According to the Voting Rights Act of 1965, Texas is prohibited from passing a voting law that in any way hinders the ability of minorities to vote. The court says this law does just that.

“We find that Texas has failed to make this showing — in fact, record evidence demonstrates that if implemented, SB14 will likely have a retrogressive effect,” the court opinion said.

Texas was one of several states that passed new and stringent voter ID laws in the wake of the 2008 and 2010 election cycles. Those states that currently require government-issued photo IDs are Pennsylvania, Indiana, Georgia, Tennessee and Kansas, according to the National Conference of State Legislature’s website.

The bill was introduced January 2011, and the controversy was immediate, as the proposed law would disallow previously adequate forms of ID, like student IDs. After numerous amendments, including one allowing gun permits to be suitable forms of identification, it was sent to Gov. Rick Perry on June 18 and signed into law on June 27.

The basis of SB14, as voiced by proponents of the law, was to combat voter fraud.
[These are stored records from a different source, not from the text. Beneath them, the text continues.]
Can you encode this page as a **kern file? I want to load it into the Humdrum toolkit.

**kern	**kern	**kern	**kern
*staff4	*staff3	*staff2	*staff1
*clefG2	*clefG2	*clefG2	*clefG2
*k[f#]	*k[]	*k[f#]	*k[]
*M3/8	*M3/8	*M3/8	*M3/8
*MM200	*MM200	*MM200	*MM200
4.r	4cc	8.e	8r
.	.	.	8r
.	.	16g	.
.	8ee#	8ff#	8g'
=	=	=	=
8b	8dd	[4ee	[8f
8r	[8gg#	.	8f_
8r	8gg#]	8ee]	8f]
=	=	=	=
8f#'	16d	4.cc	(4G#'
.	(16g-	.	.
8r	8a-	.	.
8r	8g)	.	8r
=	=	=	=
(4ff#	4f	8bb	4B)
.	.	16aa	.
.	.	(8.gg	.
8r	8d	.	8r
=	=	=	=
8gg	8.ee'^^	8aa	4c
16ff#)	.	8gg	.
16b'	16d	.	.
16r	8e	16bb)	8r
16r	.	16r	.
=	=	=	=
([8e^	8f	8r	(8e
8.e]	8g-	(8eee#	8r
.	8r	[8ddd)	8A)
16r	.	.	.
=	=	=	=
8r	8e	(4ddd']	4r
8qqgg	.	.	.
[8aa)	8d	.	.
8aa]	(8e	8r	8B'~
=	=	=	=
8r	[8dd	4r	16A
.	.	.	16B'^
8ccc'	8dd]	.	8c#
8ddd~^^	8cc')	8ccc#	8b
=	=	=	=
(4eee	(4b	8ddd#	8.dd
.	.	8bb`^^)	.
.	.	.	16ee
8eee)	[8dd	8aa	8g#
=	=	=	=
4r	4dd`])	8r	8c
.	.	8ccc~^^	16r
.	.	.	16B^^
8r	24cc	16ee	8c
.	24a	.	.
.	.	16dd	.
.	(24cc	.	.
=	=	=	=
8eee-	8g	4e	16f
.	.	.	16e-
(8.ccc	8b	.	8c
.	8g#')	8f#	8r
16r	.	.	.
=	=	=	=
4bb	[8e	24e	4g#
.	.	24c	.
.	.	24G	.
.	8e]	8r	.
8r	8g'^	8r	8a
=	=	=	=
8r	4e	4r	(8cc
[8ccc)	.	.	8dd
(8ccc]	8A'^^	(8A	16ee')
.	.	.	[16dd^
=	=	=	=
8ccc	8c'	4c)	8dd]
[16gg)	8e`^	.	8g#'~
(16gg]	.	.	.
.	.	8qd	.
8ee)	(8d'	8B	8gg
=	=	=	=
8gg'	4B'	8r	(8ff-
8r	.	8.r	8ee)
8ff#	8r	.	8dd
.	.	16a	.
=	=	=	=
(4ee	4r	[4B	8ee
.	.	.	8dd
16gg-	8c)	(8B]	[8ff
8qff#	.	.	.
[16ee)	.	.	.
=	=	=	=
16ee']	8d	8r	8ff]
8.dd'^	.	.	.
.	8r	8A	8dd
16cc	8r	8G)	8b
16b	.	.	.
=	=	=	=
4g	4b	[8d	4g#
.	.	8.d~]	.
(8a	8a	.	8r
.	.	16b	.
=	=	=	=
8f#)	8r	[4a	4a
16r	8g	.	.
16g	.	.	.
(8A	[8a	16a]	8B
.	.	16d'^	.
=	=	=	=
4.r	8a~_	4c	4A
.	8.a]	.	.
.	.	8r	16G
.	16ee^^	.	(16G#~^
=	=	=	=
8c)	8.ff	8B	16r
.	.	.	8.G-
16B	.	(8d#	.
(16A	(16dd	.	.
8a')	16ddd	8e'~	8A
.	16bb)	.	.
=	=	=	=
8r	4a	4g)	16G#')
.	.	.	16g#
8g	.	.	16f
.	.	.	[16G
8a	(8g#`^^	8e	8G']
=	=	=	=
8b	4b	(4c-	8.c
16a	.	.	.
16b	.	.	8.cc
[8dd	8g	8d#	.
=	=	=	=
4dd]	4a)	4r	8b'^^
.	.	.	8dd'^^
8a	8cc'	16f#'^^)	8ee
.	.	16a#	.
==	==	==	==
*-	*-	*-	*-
“Chalk up another victory for fraud,” said Perry in a statement. “Today, federal judges subverted the will of the people of Texas and undermined our effort to ensure fair and accurate elections.”

As of September 2012, there have been 51 convictions for voter fraud in Texas in the past decade. Of those 51, only four have not been associated with voter impersonation, according to Additionally, about 60 percent are not classified specifically as convictions.

After the D.C. Court of Appeals ruling, Attorney General Gregory Abbott vowed publicly to appeal, but the actual assistant attorney general, who argued the case, issued no comments on the oral arguments or the opinion.

“Today’s decision is wrong on the law and improperly prevents Texas from implementing the same type of ballot integrity safeguards that are employed by Georgia and Indiana — and were upheld by the Supreme Court,” Abbott said in a statement.

It is unknown if the U.S. Supreme Court will even hear the case in particular.

Assistant attorney general for the Allegany County State’s Attorney’s Office, John Hughes, declined to comment.